> [TASK GOAL] Render everything from the line containing "What is the range" down to the end of the records as a numbered list, skipping blank lines and leaving out the pictures.

----------

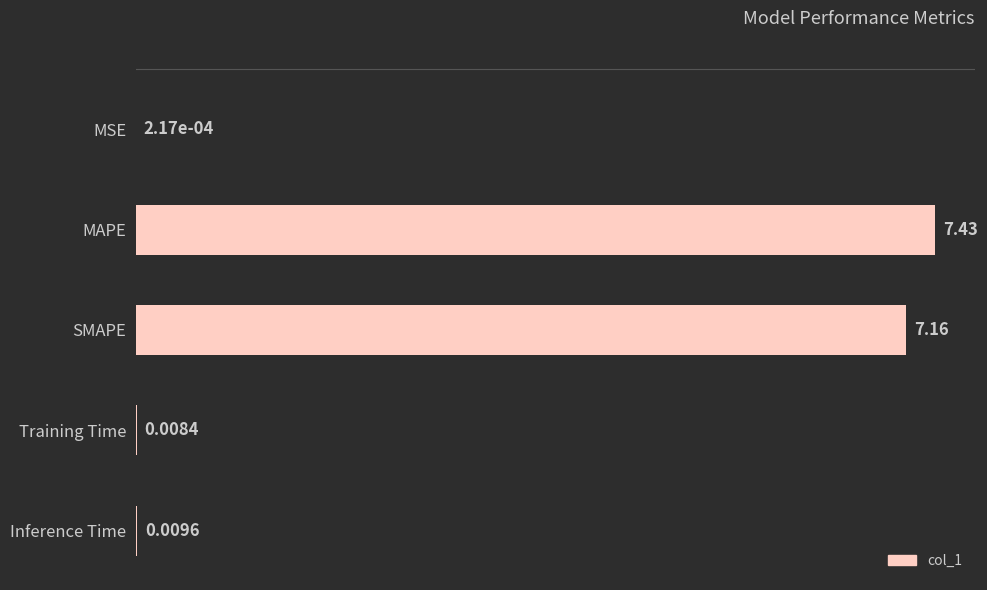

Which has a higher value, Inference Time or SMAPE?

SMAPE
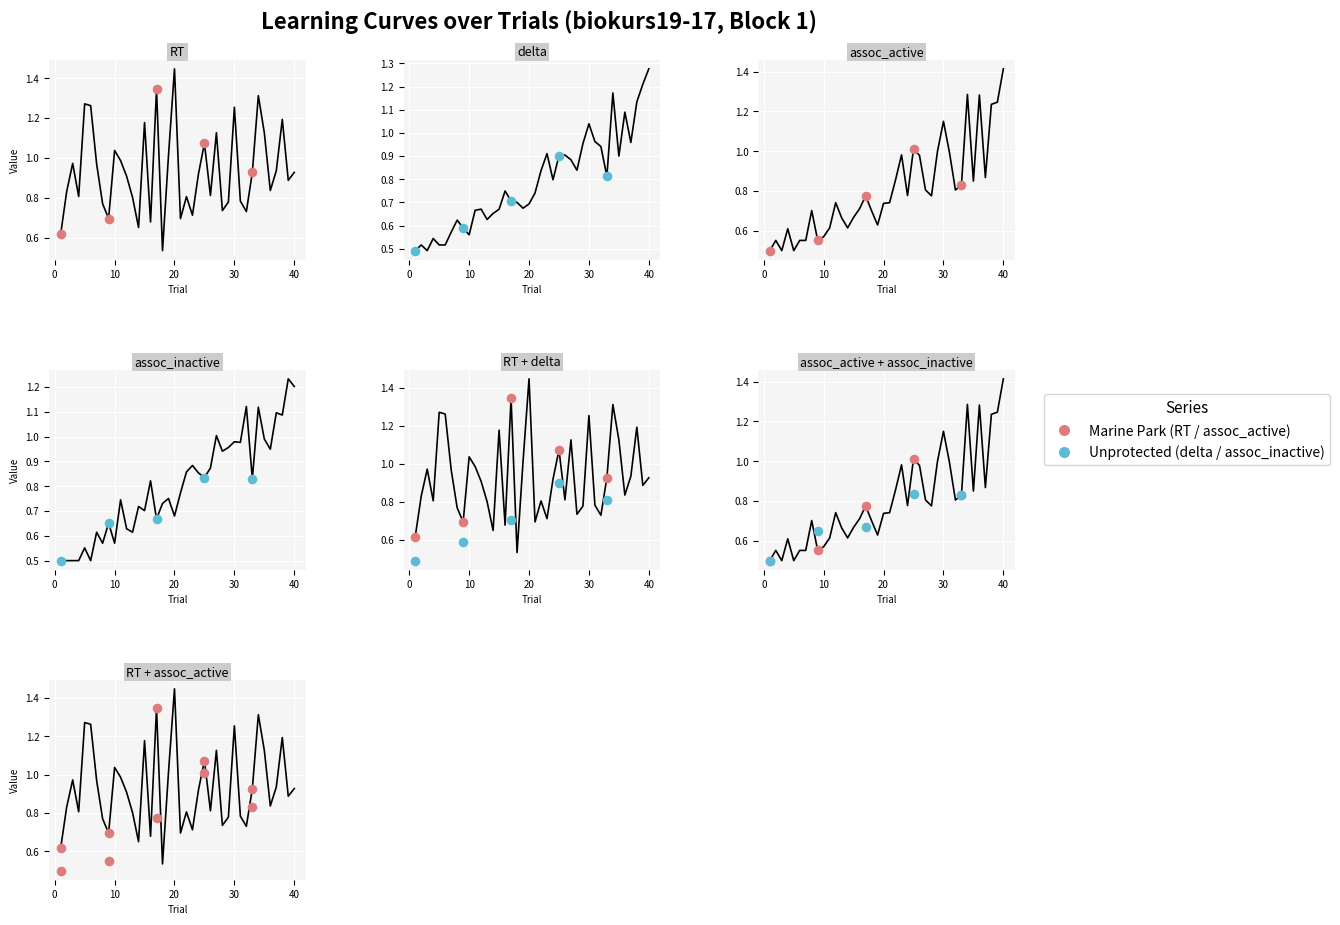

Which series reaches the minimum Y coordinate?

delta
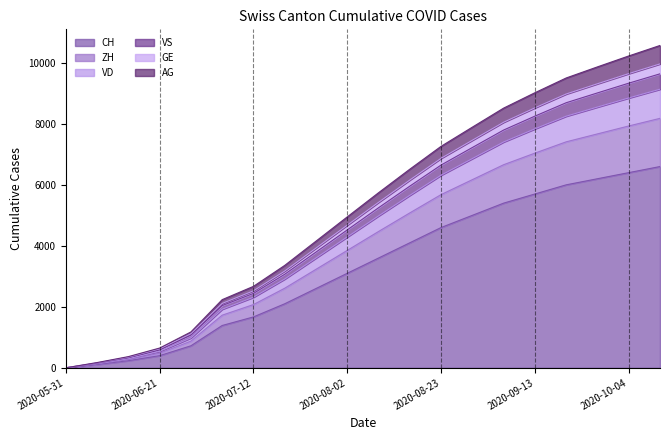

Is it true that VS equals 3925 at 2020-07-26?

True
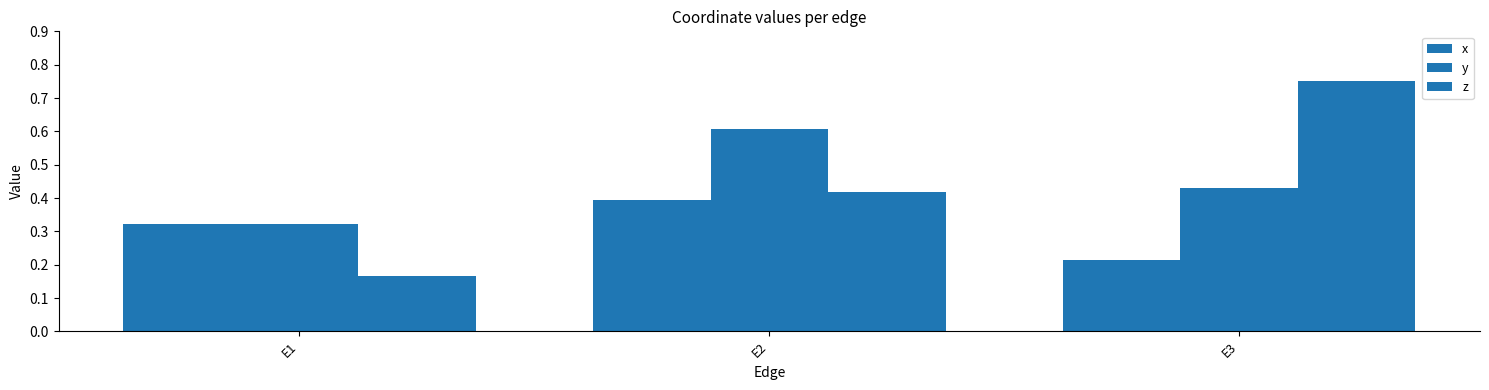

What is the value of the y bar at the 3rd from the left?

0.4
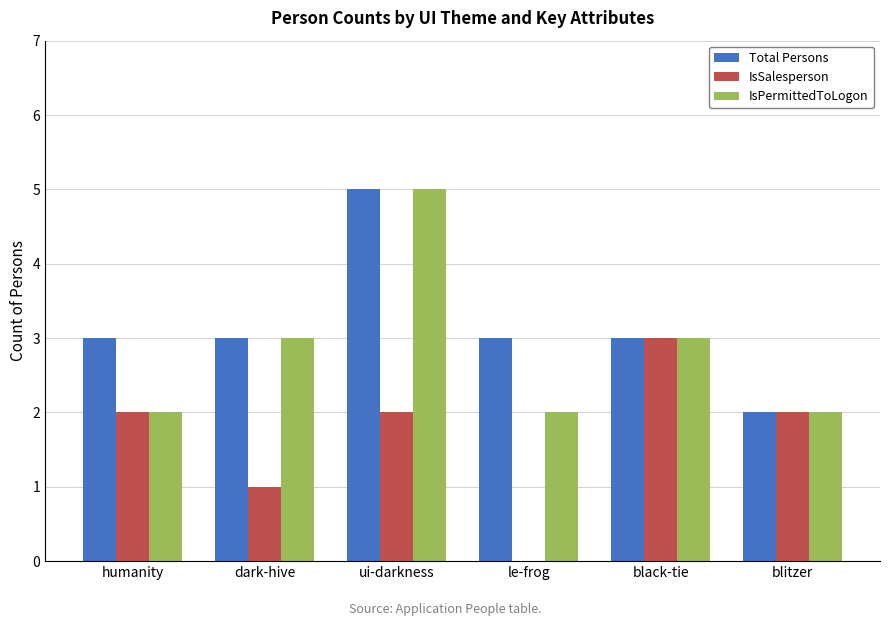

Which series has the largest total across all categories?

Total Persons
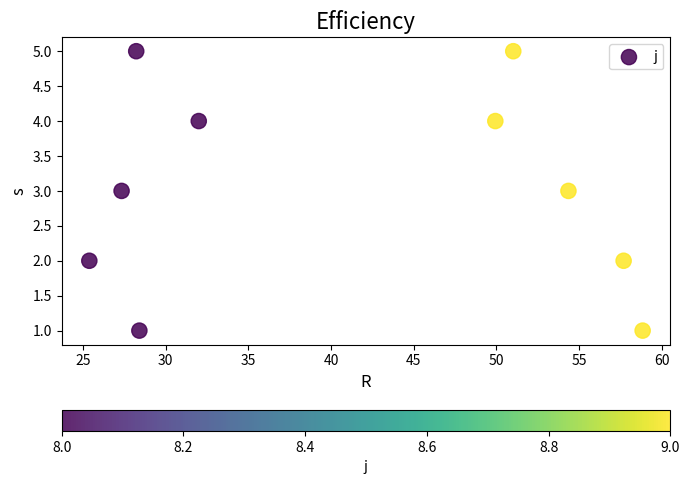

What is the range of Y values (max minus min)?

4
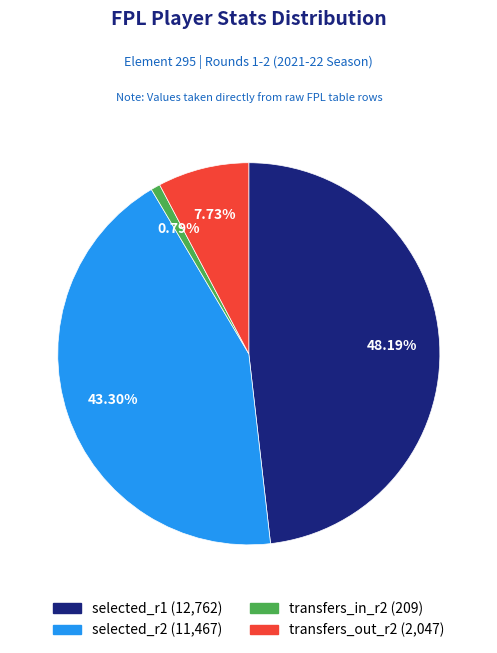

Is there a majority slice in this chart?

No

----------

> [TASK ANSWER]
1. What is the range of Y values (max minus min)?
2. 4
3. Is there a majority slice in this chart?
4. No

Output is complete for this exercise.